● **What to do**: How many lines of the entries hold the string "analysis"? Reply with the number alone.

##### Information supplied #####

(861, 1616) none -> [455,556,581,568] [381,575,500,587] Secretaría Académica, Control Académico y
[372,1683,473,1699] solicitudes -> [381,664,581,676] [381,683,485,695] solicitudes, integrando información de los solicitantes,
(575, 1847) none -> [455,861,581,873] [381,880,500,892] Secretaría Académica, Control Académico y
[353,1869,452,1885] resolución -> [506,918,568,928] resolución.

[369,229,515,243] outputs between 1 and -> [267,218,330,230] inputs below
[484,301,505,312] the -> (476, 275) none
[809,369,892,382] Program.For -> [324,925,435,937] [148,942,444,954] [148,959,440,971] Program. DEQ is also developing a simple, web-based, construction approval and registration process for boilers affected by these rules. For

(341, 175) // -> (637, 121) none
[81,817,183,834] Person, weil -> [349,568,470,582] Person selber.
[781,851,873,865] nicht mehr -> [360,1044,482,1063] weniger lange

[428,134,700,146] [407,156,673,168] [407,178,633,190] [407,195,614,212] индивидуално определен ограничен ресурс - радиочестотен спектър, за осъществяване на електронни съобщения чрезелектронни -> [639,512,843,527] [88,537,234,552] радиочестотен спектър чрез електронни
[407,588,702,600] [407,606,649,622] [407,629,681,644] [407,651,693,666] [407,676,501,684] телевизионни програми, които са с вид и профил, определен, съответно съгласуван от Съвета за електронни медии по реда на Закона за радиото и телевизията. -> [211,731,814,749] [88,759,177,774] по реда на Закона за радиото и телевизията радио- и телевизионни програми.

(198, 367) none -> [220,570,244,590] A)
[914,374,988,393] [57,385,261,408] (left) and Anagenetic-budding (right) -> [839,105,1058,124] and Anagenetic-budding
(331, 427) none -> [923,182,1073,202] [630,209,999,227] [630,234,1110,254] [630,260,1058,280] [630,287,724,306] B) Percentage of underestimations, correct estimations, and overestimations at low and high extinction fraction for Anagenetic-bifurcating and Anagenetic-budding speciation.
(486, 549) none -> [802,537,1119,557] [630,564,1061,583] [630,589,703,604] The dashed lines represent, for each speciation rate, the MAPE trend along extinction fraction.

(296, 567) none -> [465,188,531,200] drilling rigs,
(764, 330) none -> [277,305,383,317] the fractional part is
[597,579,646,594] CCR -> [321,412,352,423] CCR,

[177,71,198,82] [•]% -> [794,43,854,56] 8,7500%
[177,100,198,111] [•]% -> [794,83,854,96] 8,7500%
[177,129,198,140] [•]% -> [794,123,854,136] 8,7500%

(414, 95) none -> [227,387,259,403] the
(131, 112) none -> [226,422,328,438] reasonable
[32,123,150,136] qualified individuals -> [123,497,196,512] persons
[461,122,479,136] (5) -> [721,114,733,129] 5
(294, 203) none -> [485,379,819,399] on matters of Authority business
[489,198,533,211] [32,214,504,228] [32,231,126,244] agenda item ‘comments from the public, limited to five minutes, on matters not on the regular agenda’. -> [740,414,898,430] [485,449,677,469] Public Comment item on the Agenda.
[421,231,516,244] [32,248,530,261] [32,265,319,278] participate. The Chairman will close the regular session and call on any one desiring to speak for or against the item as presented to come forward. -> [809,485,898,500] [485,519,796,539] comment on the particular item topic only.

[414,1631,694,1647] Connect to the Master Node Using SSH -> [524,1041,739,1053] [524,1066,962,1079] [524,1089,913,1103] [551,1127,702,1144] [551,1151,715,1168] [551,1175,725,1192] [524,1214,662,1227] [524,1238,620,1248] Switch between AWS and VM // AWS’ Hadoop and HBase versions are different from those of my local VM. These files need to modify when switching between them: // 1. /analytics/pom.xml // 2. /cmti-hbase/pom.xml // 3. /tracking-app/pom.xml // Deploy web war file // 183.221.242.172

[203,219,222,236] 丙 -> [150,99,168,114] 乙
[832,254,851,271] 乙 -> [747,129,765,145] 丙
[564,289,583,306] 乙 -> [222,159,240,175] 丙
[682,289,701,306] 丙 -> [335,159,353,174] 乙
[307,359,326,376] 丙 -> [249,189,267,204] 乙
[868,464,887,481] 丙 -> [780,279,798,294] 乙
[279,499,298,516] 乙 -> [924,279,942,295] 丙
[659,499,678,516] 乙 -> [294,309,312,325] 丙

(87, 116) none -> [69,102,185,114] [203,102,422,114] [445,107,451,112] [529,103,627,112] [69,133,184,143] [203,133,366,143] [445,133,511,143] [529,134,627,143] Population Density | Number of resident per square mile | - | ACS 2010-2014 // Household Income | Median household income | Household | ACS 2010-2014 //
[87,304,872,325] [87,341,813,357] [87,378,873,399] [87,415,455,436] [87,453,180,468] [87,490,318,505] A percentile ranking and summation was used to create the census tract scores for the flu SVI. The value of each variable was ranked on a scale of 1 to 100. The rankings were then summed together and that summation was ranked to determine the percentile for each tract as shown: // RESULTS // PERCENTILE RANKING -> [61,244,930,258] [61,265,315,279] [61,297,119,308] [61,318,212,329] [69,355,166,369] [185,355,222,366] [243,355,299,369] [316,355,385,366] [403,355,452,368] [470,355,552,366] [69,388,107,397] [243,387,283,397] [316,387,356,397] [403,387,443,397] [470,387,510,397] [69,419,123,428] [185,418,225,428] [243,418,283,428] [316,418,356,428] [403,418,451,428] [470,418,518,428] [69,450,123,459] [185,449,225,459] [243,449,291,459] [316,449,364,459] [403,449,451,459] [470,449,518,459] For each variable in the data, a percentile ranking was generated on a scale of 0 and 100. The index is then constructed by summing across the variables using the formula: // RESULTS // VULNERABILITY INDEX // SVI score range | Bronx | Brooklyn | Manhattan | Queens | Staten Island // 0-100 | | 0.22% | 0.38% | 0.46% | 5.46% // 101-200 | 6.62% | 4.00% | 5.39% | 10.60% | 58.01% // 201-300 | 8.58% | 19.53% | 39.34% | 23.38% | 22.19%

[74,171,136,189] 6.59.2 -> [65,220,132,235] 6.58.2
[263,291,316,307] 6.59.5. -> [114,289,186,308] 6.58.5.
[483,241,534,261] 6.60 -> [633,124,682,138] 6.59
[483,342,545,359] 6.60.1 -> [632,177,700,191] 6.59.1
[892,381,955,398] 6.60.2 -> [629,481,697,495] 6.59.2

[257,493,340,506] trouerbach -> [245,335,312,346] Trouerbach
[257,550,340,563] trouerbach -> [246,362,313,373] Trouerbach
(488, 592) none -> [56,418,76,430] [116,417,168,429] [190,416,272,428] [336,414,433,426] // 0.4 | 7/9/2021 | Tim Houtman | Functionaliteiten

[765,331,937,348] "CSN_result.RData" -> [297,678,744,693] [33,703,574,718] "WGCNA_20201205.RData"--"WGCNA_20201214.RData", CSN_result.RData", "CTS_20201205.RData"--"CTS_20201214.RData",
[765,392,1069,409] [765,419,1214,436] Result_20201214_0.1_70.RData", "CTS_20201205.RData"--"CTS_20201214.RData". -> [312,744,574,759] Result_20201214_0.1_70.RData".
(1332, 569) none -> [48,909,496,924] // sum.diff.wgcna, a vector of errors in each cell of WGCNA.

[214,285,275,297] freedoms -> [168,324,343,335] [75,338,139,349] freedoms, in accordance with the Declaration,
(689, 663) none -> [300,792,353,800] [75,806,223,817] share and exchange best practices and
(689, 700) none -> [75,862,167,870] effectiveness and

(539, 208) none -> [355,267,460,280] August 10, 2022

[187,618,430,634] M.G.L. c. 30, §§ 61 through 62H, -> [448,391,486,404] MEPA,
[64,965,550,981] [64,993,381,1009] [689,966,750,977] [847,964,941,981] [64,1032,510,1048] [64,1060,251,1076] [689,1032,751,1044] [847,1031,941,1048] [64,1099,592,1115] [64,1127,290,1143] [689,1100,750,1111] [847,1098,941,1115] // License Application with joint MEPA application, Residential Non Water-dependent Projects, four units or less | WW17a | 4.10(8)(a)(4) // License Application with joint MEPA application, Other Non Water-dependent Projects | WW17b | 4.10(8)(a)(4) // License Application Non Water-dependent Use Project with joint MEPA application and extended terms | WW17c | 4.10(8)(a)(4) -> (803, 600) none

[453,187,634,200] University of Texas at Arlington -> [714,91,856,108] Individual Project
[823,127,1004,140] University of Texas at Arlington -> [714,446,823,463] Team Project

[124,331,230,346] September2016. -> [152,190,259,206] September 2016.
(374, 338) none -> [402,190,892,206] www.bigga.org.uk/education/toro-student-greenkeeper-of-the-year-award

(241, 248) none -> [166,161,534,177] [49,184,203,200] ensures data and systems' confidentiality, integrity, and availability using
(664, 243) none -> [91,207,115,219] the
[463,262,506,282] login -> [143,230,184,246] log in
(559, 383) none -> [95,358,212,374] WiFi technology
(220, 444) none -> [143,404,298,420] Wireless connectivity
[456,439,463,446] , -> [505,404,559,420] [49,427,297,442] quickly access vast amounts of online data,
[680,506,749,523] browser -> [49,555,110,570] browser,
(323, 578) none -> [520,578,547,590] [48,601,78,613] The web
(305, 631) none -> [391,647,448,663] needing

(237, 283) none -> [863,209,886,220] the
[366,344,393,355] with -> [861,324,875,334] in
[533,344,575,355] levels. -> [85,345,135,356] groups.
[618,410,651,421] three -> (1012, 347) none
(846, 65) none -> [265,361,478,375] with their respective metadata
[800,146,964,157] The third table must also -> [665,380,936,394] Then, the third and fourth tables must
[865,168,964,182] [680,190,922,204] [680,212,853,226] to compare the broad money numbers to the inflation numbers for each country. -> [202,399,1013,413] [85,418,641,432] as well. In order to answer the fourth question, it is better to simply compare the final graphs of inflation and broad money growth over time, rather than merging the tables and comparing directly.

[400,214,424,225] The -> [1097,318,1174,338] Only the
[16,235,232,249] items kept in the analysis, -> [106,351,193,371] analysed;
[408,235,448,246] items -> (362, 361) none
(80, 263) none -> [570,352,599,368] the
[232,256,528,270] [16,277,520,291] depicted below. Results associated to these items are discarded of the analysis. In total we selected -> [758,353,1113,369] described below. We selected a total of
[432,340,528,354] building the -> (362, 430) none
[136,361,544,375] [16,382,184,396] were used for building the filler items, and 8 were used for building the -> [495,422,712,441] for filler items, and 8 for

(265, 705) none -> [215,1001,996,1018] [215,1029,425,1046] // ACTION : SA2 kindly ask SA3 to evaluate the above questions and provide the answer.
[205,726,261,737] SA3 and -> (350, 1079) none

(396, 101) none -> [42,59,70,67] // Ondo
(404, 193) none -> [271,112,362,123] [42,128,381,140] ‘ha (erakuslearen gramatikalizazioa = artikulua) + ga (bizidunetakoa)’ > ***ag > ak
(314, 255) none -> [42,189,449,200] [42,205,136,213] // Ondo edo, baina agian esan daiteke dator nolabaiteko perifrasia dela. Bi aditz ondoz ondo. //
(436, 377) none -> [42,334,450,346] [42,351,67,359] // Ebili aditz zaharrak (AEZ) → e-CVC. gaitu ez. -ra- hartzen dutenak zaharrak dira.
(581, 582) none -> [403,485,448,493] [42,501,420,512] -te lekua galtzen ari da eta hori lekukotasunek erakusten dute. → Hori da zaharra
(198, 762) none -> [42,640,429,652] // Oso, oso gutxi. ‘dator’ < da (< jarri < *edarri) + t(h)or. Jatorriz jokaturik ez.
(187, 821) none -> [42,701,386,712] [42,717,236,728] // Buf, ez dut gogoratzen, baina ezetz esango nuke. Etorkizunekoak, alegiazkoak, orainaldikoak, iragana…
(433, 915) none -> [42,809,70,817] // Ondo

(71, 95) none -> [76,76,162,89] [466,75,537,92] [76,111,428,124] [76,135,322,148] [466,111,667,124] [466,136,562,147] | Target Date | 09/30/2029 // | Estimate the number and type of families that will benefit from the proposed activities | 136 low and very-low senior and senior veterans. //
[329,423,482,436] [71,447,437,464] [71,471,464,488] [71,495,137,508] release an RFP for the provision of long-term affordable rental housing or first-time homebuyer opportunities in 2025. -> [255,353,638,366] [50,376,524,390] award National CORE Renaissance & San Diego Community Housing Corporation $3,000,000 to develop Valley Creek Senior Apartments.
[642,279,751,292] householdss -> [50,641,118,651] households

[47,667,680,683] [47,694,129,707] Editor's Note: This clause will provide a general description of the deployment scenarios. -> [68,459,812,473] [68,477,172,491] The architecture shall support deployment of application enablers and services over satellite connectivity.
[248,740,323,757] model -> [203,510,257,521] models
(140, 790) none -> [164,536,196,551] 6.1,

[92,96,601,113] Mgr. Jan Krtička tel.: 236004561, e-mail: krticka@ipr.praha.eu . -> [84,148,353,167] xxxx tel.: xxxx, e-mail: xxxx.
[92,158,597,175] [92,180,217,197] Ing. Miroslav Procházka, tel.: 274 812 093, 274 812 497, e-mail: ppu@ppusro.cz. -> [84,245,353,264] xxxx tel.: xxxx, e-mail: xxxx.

#####

● **Solution for this task**: 2